Since then, Rithy has eschewed the trappings of success. Instead,

while formulating his next film. He is teaching at the school's Atelier

Varan.

On Feb 5, the French Cultural Center screened documentaries made

by his 11 pupils. Four have been selected by the Ministry of Culture to be shown

on International Women's Day on Mar 7.

He has already found work for his

students making films for NGOs. In April, he starts a four week program teaching

five students screenwriting. For funding, he raised $100,000 from France's

Ministry of Foreign Affairs and a private organization, Ecran

Sud.

"Teaching is important to me," said Rithy. "I enjoy training young

film-makers. The cinema is a resource for fiction, for imagination. Cinema is

universal, but it is also individual. It is a form of language as well as a

spectacle."

Rithy's eloquent film shows the lives of a peasant family

tending their rice fields. With simplicity and subtlety, the story illustrates

the harshness of their existence, while lingering on the beauty of the

countryside and the dignity of the people. Only one fleeting scene alludes to

the past and the Khmer Rouge.

"The role of the artist," he claims, "is to

awaken peoples' consciousness, show them a sensitivity, a tradition, a history,

a culture. When there are difficulties, the force of country is in its soul.

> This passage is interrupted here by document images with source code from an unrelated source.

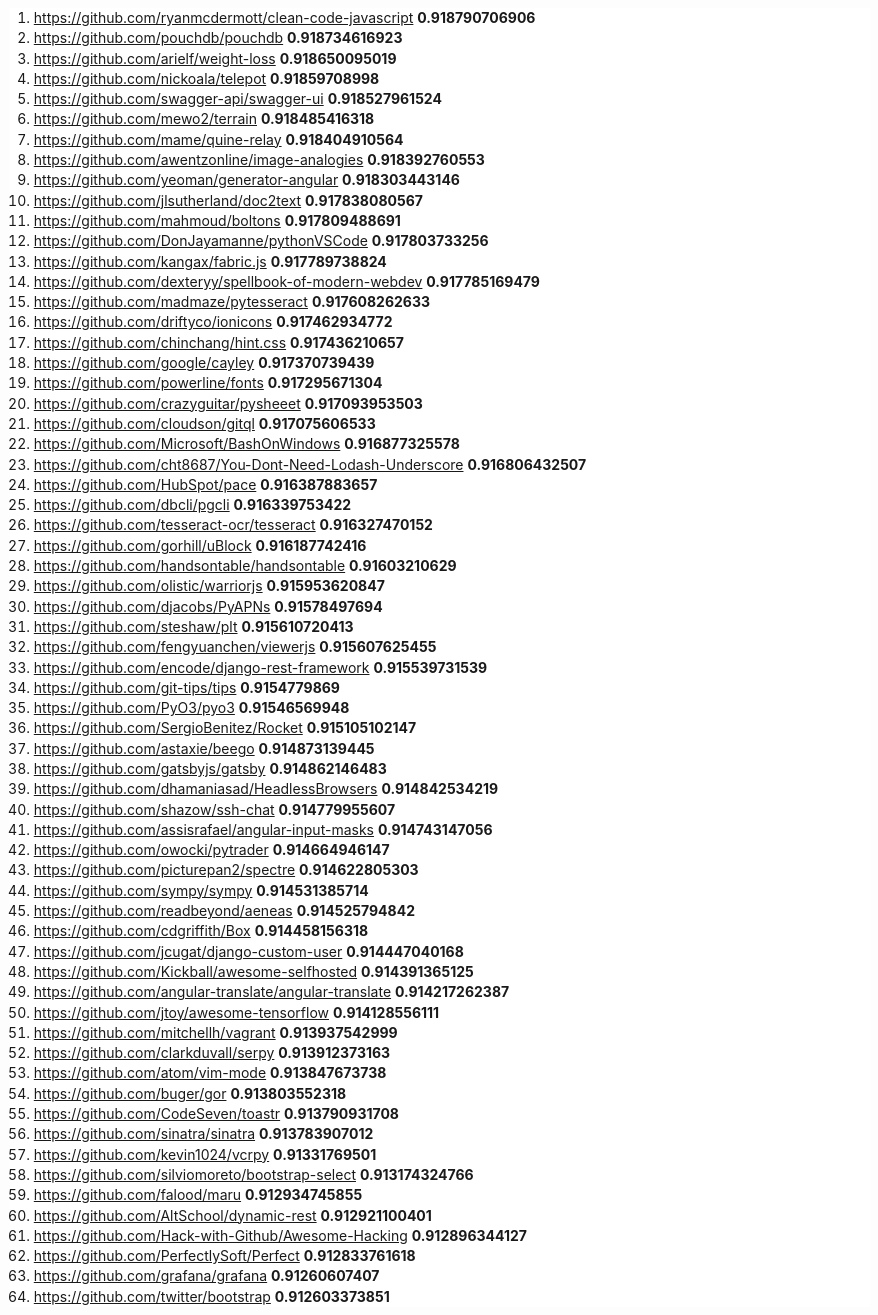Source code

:  1. https://github.com/ryanmcdermott/clean-code-javascript **0.918790706906**
 1. https://github.com/pouchdb/pouchdb **0.918734616923**
 1. https://github.com/arielf/weight-loss **0.918650095019**
 1. https://github.com/nickoala/telepot **0.91859708998**
 1. https://github.com/swagger-api/swagger-ui **0.918527961524**
 1. https://github.com/mewo2/terrain **0.918485416318**
 1. https://github.com/mame/quine-relay **0.918404910564**
 1. https://github.com/awentzonline/image-analogies **0.918392760553**
 1. https://github.com/yeoman/generator-angular **0.918303443146**
 1. https://github.com/jlsutherland/doc2text **0.917838080567**
 1. https://github.com/mahmoud/boltons **0.917809488691**
 1. https://github.com/DonJayamanne/pythonVSCode **0.917803733256**
 1. https://github.com/kangax/fabric.js **0.917789738824**
 1. https://github.com/dexteryy/spellbook-of-modern-webdev **0.917785169479**
 1. https://github.com/madmaze/pytesseract **0.917608262633**
 1. https://github.com/driftyco/ionicons **0.917462934772**
 1. https://github.com/chinchang/hint.css **0.917436210657**
 1. https://github.com/google/cayley **0.917370739439**
 1. https://github.com/powerline/fonts **0.917295671304**
 1. https://github.com/crazyguitar/pysheeet **0.917093953503**
 1. https://github.com/cloudson/gitql **0.917075606533**
 1. https://github.com/Microsoft/BashOnWindows **0.916877325578**
 1. https://github.com/cht8687/You-Dont-Need-Lodash-Underscore **0.916806432507**
 1. https://github.com/HubSpot/pace **0.916387883657**
 1. https://github.com/dbcli/pgcli **0.916339753422**
 1. https://github.com/tesseract-ocr/tesseract **0.916327470152**
 1. https://github.com/gorhill/uBlock **0.916187742416**
 1. https://github.com/handsontable/handsontable **0.91603210629**
 1. https://github.com/olistic/warriorjs **0.915953620847**
 1. https://github.com/djacobs/PyAPNs **0.91578497694**
 1. https://github.com/steshaw/plt **0.915610720413**
 1. https://github.com/fengyuanchen/viewerjs **0.915607625455**
 1. https://github.com/encode/django-rest-framework **0.915539731539**
 1. https://github.com/git-tips/tips **0.9154779869**
 1. https://github.com/PyO3/pyo3 **0.91546569948**
 1. https://github.com/SergioBenitez/Rocket **0.915105102147**
 1. https://github.com/astaxie/beego **0.914873139445**
 1. https://github.com/gatsbyjs/gatsby **0.914862146483**
 1. https://github.com/dhamaniasad/HeadlessBrowsers **0.914842534219**
 1. https://github.com/shazow/ssh-chat **0.914779955607**
 1. https://github.com/assisrafael/angular-input-masks **0.914743147056**
 1. https://github.com/owocki/pytrader **0.914664946147**
 1. https://github.com/picturepan2/spectre **0.914622805303**
 1. https://github.com/sympy/sympy **0.914531385714**
 1. https://github.com/readbeyond/aeneas **0.914525794842**
 1. https://github.com/cdgriffith/Box **0.914458156318**
 1. https://github.com/jcugat/django-custom-user **0.914447040168**
 1. https://github.com/Kickball/awesome-selfhosted **0.914391365125**
 1. https://github.com/angular-translate/angular-translate **0.914217262387**
 1. https://github.com/jtoy/awesome-tensorflow **0.914128556111**
 1. https://github.com/mitchellh/vagrant **0.913937542999**
 1. https://github.com/clarkduvall/serpy **0.913912373163**
 1. https://github.com/atom/vim-mode **0.913847673738**
 1. https://github.com/buger/gor **0.913803552318**
 1. https://github.com/CodeSeven/toastr **0.913790931708**
 1. https://github.com/sinatra/sinatra **0.913783907012**
 1. https://github.com/kevin1024/vcrpy **0.91331769501**
 1. https://github.com/silviomoreto/bootstrap-select **0.913174324766**
 1. https://github.com/falood/maru **0.912934745855**
 1. https://github.com/AltSchool/dynamic-rest **0.912921100401**
 1. https://github.com/Hack-with-Github/Awesome-Hacking **0.912896344127**
 1. https://github.com/PerfectlySoft/Perfect **0.912833761618**
 1. https://github.com/grafana/grafana **0.91260607407**
 1. https://github.com/twitter/bootstrap **0.912603373851**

Its

soul is its culture. The artist can speak to poor people and make them rich, by

giving them back their dignity. When the world is ugly, then you show the

beauty, the sincerity."

Cinema became the artistic medium for Rithy

following a ten year silence after the Pol Pot regime.

Born in 1964, he

suffered the horrors of a Khmer Rouge reeducation camp. He escaped across

minefields to the Thai border in 1979, but 13 members of his family, including

his parents and three of his eight brothers and sisters died. From there, he

fled to France, where he cut himself off from his culture.

"I wanted to

forget what had happened," he said. "I wanted to be alone. It was a moment of my

life when I needed distance. I was trying to understand. For ten years I had no

contact with anything Cambodian, I was writhing poetry, playing music, painting,

solitary activities. I read a lot. Renee Char, Eluard, Celine, Camus, Thomas

Mann. I went to the cinema."

Someone lent him a Super 8 movie camera and

he made a little film. "It was amusing," he said. "I loved the form, the image.

I love what the image brings to people."

He won a scholarship in 1986 to

the Institute des Hautes Etudes Cinematographique in Paris.

"We had a

card to get in free to all the cinemas," he recalled. "So I went every day to

the cinematheque. My favorite directors were the Iranian Kiarostami, the

Japanese Ozu and Immamura, Rossellini, Lino Brocka, Ken Loach. They influenced

me because their films spoke of liberty."

He directed four documentaries; two on Cambodia, one on African film maker

Souleyman Cisse, and one on Site 2. "The essence is in the imagery. I don't need

to speak. In my documentaries, it's others who speak. I concentrate on gestures,

on silences."

He returned to Cambodia in 1990, and found his brothers and

sisters. He came back again in 1991 with French producer Jacques Bidou, who

helped raise $1.4 million.

He began filming in 1992, helped by the

Cambodian and French Ministries of Culture, and several television companies. He

used amateur actors. In 1993 he spent eight months editing the

footage.

"He is meticulous," said French Culture Center directory Yves

Blandin. "When he works, nothing else exists."

The next film Rithy wants

to make is about young people, how they live and what their future

holds.

He does not need much money to work, he claims. "Money always

creates problems. If I had lots of money to make a film here it would be

disproportionate to what I want to show."

In a year which marks the

centenary of the history of film - the first was made in 1895 by Melies - Rithy

is using cinema to resurrect his country, hitherto perceived as a

battlefield.

"We have to fabricate our image, which then speaks to

others."

He is also teaching an art form that can be both the hobby of a

King and a way of reconstructing a fragile culture.